A Última Tentação de Cristo (1988)

Bowie não costumava trabalhar com diretores norte-americanos, mas, se fosse para escolher um deles, que fosse alguém tão talentoso como Martin Scorsese. Estranhamente escalado para encarnar Pôncio Pilatos em A Última Tentação de Cristo, produção íntima e controversa do aclamado cineasta sobre os dias finais de Jesus Cristo, o músico provou que não estava ali ao acaso. Imbuindo Pilatos com uma fala mansa e um pragmatismo político irritante, o artista possui uma cena, com o Cristo de Willem Dafoe, que é tão sutil, sedosa e inteligente como qualquer outra coisa que o músico já criou para sua carreira musical.

Zoolander (2001)

Na comédia Zoolander, de Ben Stiller, Bowie surge, justamente, quando o mundo precisa mais dele, parecendo mais um super-herói do glam do que qualquer outra coisa e oferecendo seus serviços como juiz para uma competição de desfile entre o protagonista e Hansel, personagem de Owen Wilson. A melhor parte nisso tudo é que o artista segue sem um pingo de ironia em seu corpo, pedindo que mergulhemos na ridícula sequência tanto quanto ele, e é o curioso comprometimento dele com sua versão caricaturada que torna sua participação memorável e, acima de tudo, hilária.
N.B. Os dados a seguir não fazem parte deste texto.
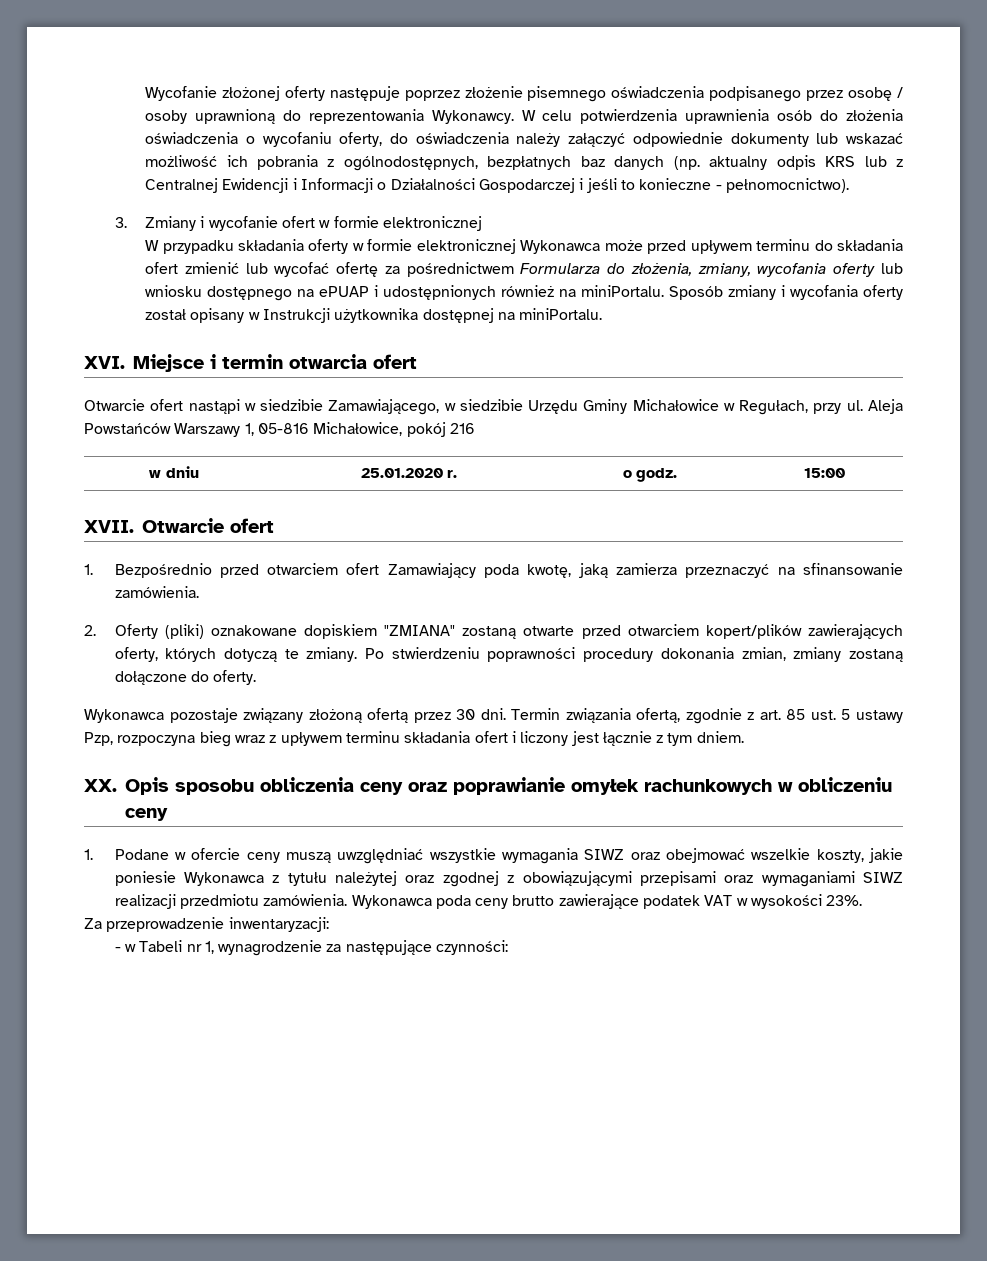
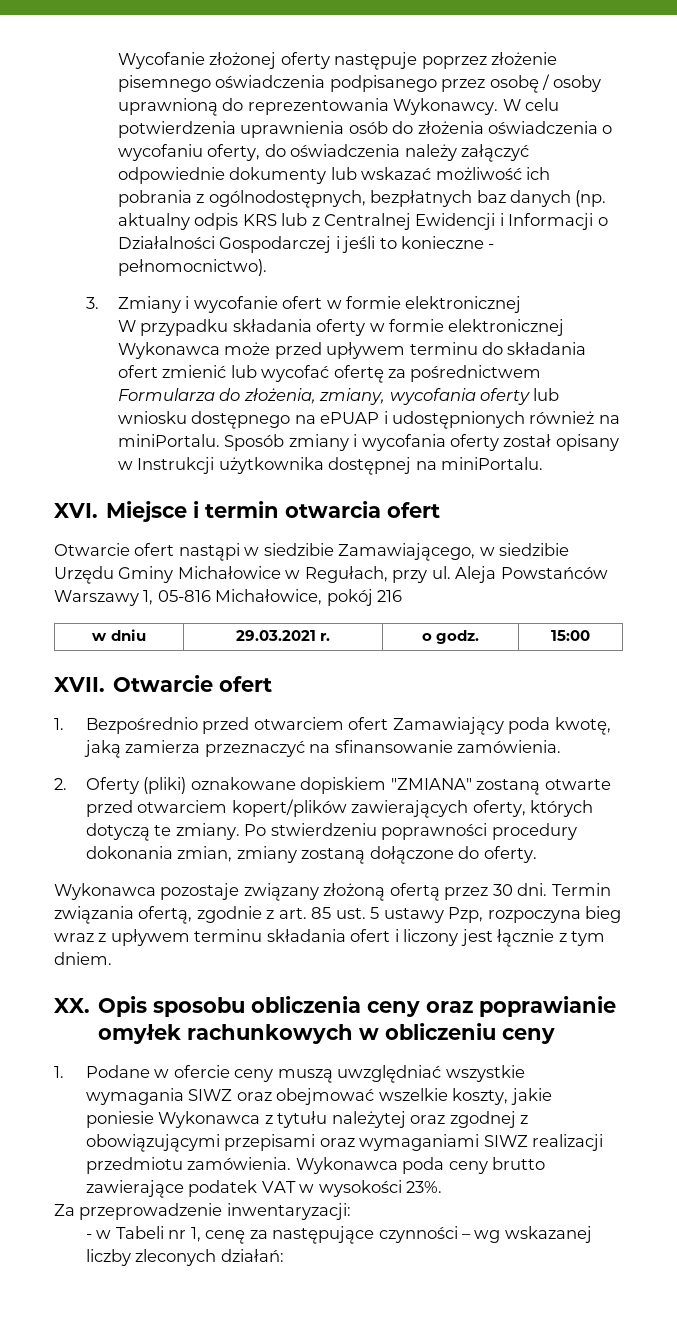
[360,468,443,478] 25.01.2020 -> [235,630,316,641] 29.03.2021
[218,940,323,956] wynagrodzenie -> [205,1230,246,1244] cenę
[436,940,509,955] czynności: -> [378,1226,592,1243] [85,1249,284,1266] czynności – wg wskazanej liczby zleconych działań:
Eu, Christiane F., 13 Anos, Drogada e Prostituída (1981)

O famoso filme Eu, Christiane F., 13 Anos, Drogada e Prostituída, que adapta o livro de mesmo nome sobre Christiane F., retrata a cena de drogas da parte oeste de Berlim nos anos 70 e conta com a presença de Bowie, vivendo ele mesmo em cena e compondo a trilha sonora. Lembro de ter visto a produção, ainda aos treze anos e logo após ter lido o livro cedo demais para a minha pouca idade, e me perguntado quem era aquela figura no vinil da protagonista e, sem seguida, no show ao vivo para o qual ela vai. Todo o universo do filme (e livro) é bastante marcante, ainda mais se você é uma pré-adolescente vivendo em um universo completamente diferente do de Christiane, e a presença de Bowie nele apenas acrescenta um ar ainda mais místico à experiência de assisti-lo.